What is needed:
Transcribe the listing word for word, beginning at its first line and ending at the line containing "- Ошибок API (>5% от запросов)"; omit the pictures.
[Start of Attachment]
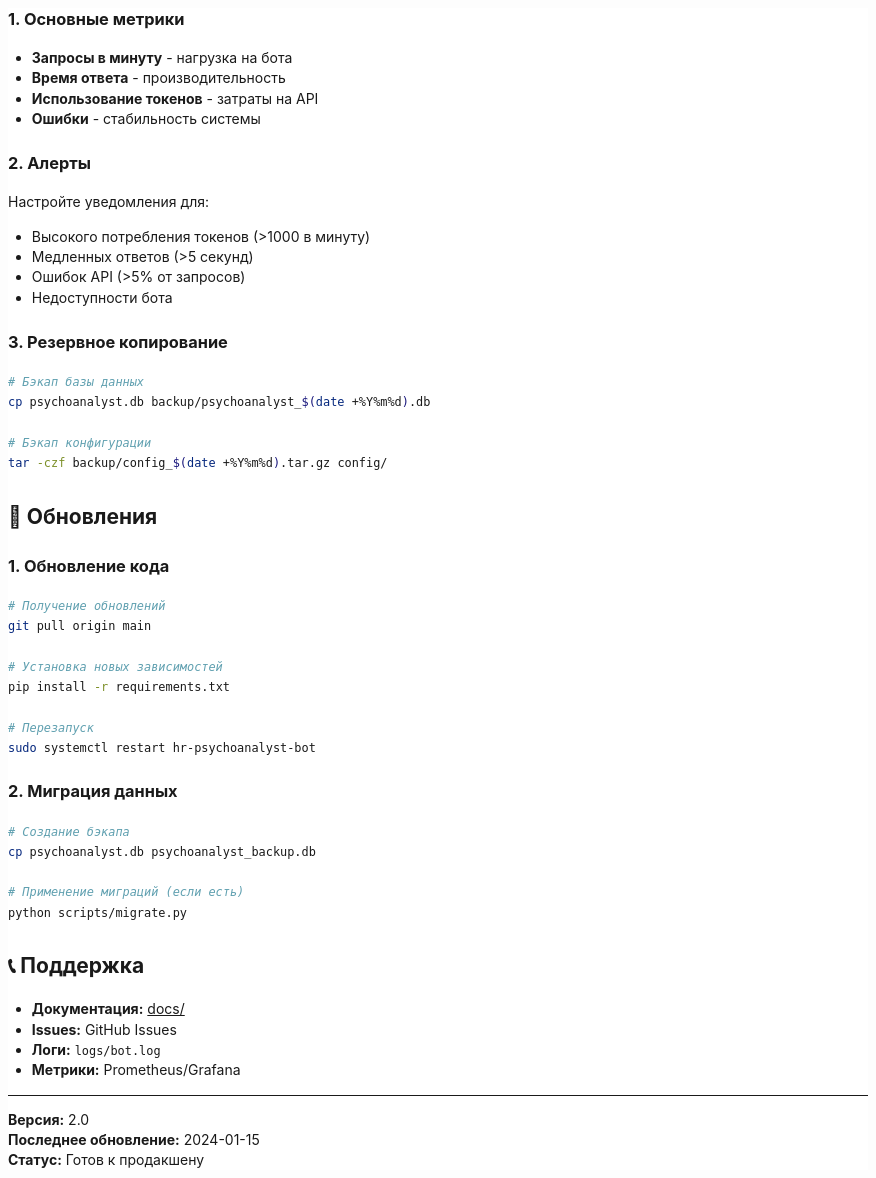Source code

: ### 1. Основные метрики

- **Запросы в минуту** - нагрузка на бота
- **Время ответа** - производительность
- **Использование токенов** - затраты на API
- **Ошибки** - стабильность системы

### 2. Алерты

Настройте уведомления для:
- Высокого потребления токенов (>1000 в минуту)
- Медленных ответов (>5 секунд)
- Ошибок API (>5% от запросов)
- Недоступности бота

### 3. Резервное копирование

```bash
# Бэкап базы данных
cp psychoanalyst.db backup/psychoanalyst_$(date +%Y%m%d).db

# Бэкап конфигурации
tar -czf backup/config_$(date +%Y%m%d).tar.gz config/
```

## 🔄 Обновления

### 1. Обновление кода

```bash
# Получение обновлений
git pull origin main

# Установка новых зависимостей
pip install -r requirements.txt

# Перезапуск
sudo systemctl restart hr-psychoanalyst-bot
```

### 2. Миграция данных

```bash
# Создание бэкапа
cp psychoanalyst.db psychoanalyst_backup.db

# Применение миграций (если есть)
python scripts/migrate.py
```

## 📞 Поддержка

- **Документация:** [docs/](docs/)
- **Issues:** GitHub Issues
- **Логи:** `logs/bot.log`
- **Метрики:** Prometheus/Grafana

---

**Версия:** 2.0  
**Последнее обновление:** 2024-01-15  
**Статус:** Готов к продакшену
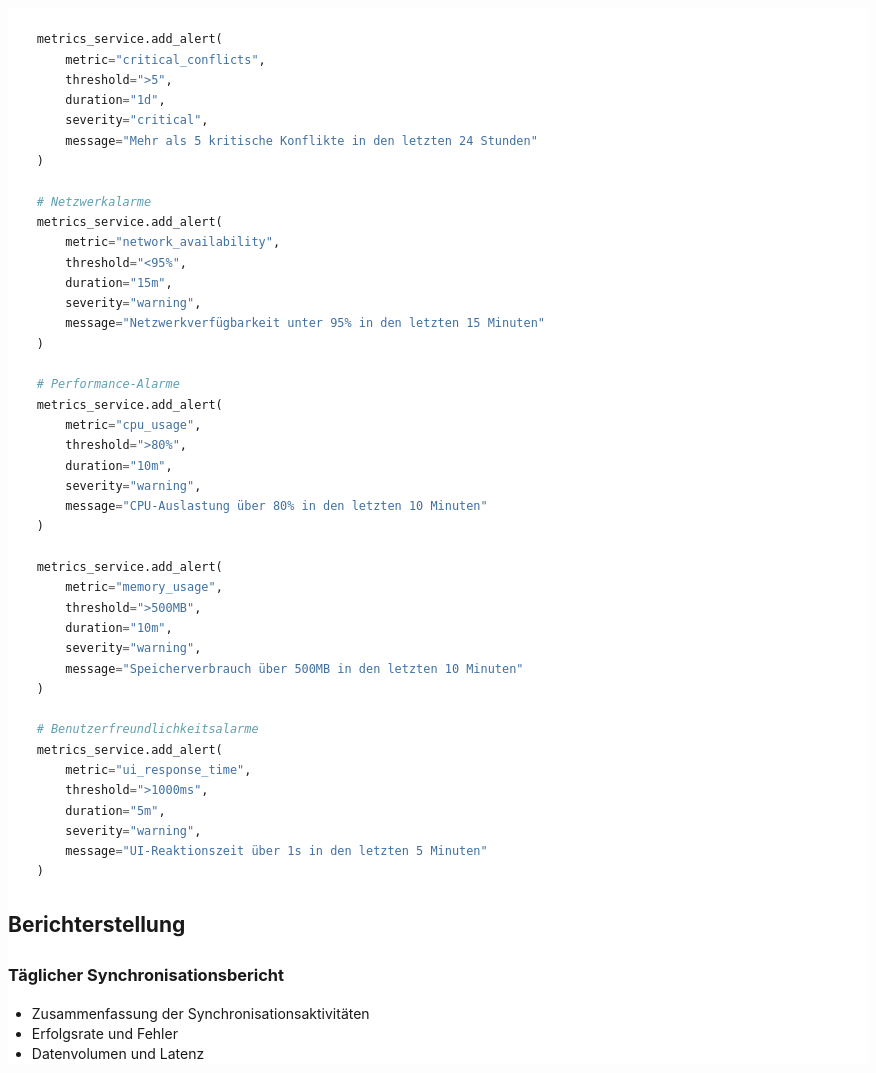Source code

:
 ```python
    
    metrics_service.add_alert(
        metric="critical_conflicts",
        threshold=">5",
        duration="1d",
        severity="critical",
        message="Mehr als 5 kritische Konflikte in den letzten 24 Stunden"
    )
    
    # Netzwerkalarme
    metrics_service.add_alert(
        metric="network_availability",
        threshold="<95%",
        duration="15m",
        severity="warning",
        message="Netzwerkverfügbarkeit unter 95% in den letzten 15 Minuten"
    )
    
    # Performance-Alarme
    metrics_service.add_alert(
        metric="cpu_usage",
        threshold=">80%",
        duration="10m",
        severity="warning",
        message="CPU-Auslastung über 80% in den letzten 10 Minuten"
    )
    
    metrics_service.add_alert(
        metric="memory_usage",
        threshold=">500MB",
        duration="10m",
        severity="warning",
        message="Speicherverbrauch über 500MB in den letzten 10 Minuten"
    )
    
    # Benutzerfreundlichkeitsalarme
    metrics_service.add_alert(
        metric="ui_response_time",
        threshold=">1000ms",
        duration="5m",
        severity="warning",
        message="UI-Reaktionszeit über 1s in den letzten 5 Minuten"
    )
```

## Berichterstellung

### Täglicher Synchronisationsbericht
- Zusammenfassung der Synchronisationsaktivitäten
- Erfolgsrate und Fehler
- Datenvolumen und Latenz
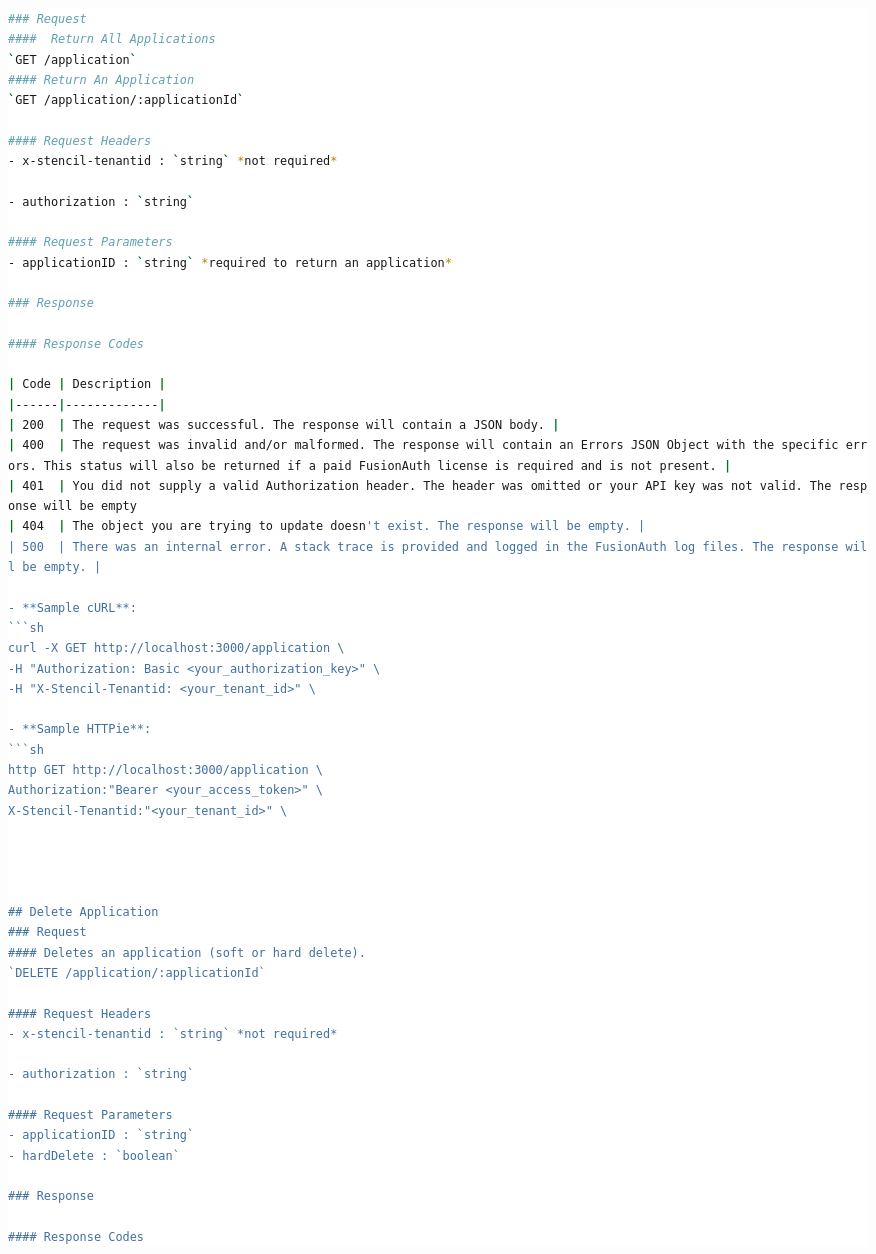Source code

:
   ```sh
### Request 
####  Return All Applications
`GET /application`
#### Return An Application 
`GET /application/:applicationId`

#### Request Headers 
- x-stencil-tenantid : `string` *not required*

- authorization : `string`

#### Request Parameters 
- applicationID : `string` *required to return an application*

### Response

#### Response Codes

| Code | Description |
|------|-------------|
| 200  | The request was successful. The response will contain a JSON body. |
| 400  | The request was invalid and/or malformed. The response will contain an Errors JSON Object with the specific errors. This status will also be returned if a paid FusionAuth license is required and is not present. |
| 401  | You did not supply a valid Authorization header. The header was omitted or your API key was not valid. The response will be empty
| 404  | The object you are trying to update doesn't exist. The response will be empty. |
| 500  | There was an internal error. A stack trace is provided and logged in the FusionAuth log files. The response will be empty. |

- **Sample cURL**:
  ```sh
  curl -X GET http://localhost:3000/application \
  -H "Authorization: Basic <your_authorization_key>" \
  -H "X-Stencil-Tenantid: <your_tenant_id>" \

- **Sample HTTPie**:
  ```sh
  http GET http://localhost:3000/application \
  Authorization:"Bearer <your_access_token>" \
  X-Stencil-Tenantid:"<your_tenant_id>" \




## Delete Application
### Request 
#### Deletes an application (soft or hard delete).
`DELETE /application/:applicationId`

#### Request Headers 
- x-stencil-tenantid : `string` *not required*

- authorization : `string`

#### Request Parameters 
- applicationID : `string`
- hardDelete : `boolean`

### Response

#### Response Codes

  ```
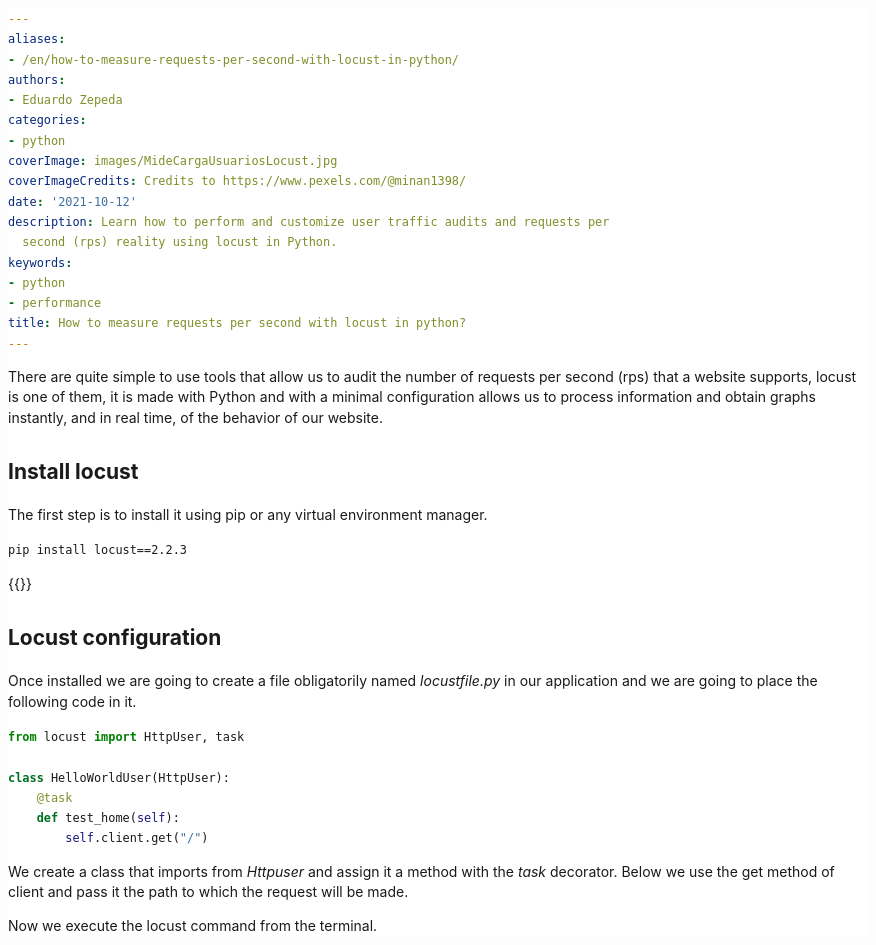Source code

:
 ```yaml
---
aliases:
- /en/how-to-measure-requests-per-second-with-locust-in-python/
authors:
- Eduardo Zepeda
categories:
- python
coverImage: images/MideCargaUsuariosLocust.jpg
coverImageCredits: Credits to https://www.pexels.com/@minan1398/
date: '2021-10-12'
description: Learn how to perform and customize user traffic audits and requests per
  second (rps) reality using locust in Python.
keywords:
- python
- performance
title: How to measure requests per second with locust in python?
---
```


There are quite simple to use tools that allow us to audit the number of requests per second (rps) that a website supports, locust is one of them, it is made with Python and with a minimal configuration allows us to process information and obtain graphs instantly, and in real time, of the behavior of our website.

## Install locust

The first step is to install it using pip or any virtual environment manager.

```bash
pip install locust==2.2.3

```

{{<ad1>}}

## Locust configuration

Once installed we are going to create a file obligatorily named _locustfile.py_ in our application and we are going to place the following code in it.

```python
from locust import HttpUser, task

class HelloWorldUser(HttpUser):
    @task
    def test_home(self):
        self.client.get("/")
```

We create a class that imports from _Httpuser_ and assign it a method with the *task* decorator. Below we use the get method of client and pass it the path to which the request will be made.

Now we execute the locust command from the terminal.
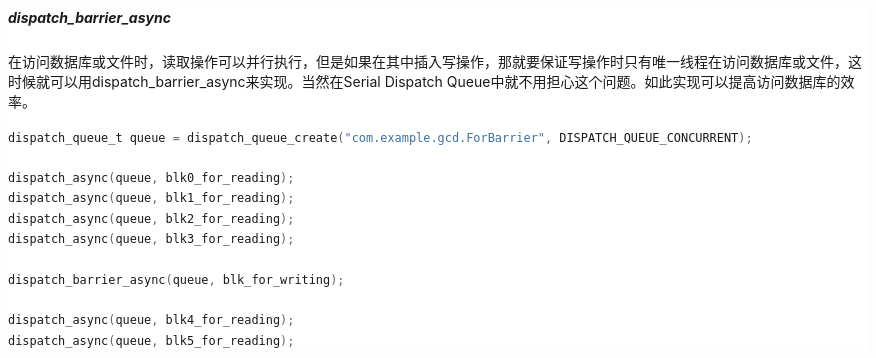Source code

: ##### dispatch_barrier_async

在访问数据库或文件时，读取操作可以并行执行，但是如果在其中插入写操作，那就要保证写操作时只有唯一线程在访问数据库或文件，这时候就可以用dispatch_barrier_async来实现。当然在Serial Dispatch Queue中就不用担心这个问题。如此实现可以提高访问数据库的效率。

```c
dispatch_queue_t queue = dispatch_queue_create("com.example.gcd.ForBarrier", DISPATCH_QUEUE_CONCURRENT);

dispatch_async(queue, blk0_for_reading);
dispatch_async(queue, blk1_for_reading);
dispatch_async(queue, blk2_for_reading);
dispatch_async(queue, blk3_for_reading);

dispatch_barrier_async(queue, blk_for_writing);

dispatch_async(queue, blk4_for_reading);
dispatch_async(queue, blk5_for_reading);
```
[End of Attachment]
Answer section:
Source code

: ### 1. Основные метрики

- **Запросы в минуту** - нагрузка на бота
- **Время ответа** - производительность
- **Использование токенов** - затраты на API
- **Ошибки** - стабильность системы

### 2. Алерты

Настройте уведомления для:
- Высокого потребления токенов (>1000 в минуту)
- Медленных ответов (>5 секунд)
- Ошибок API (>5% от запросов)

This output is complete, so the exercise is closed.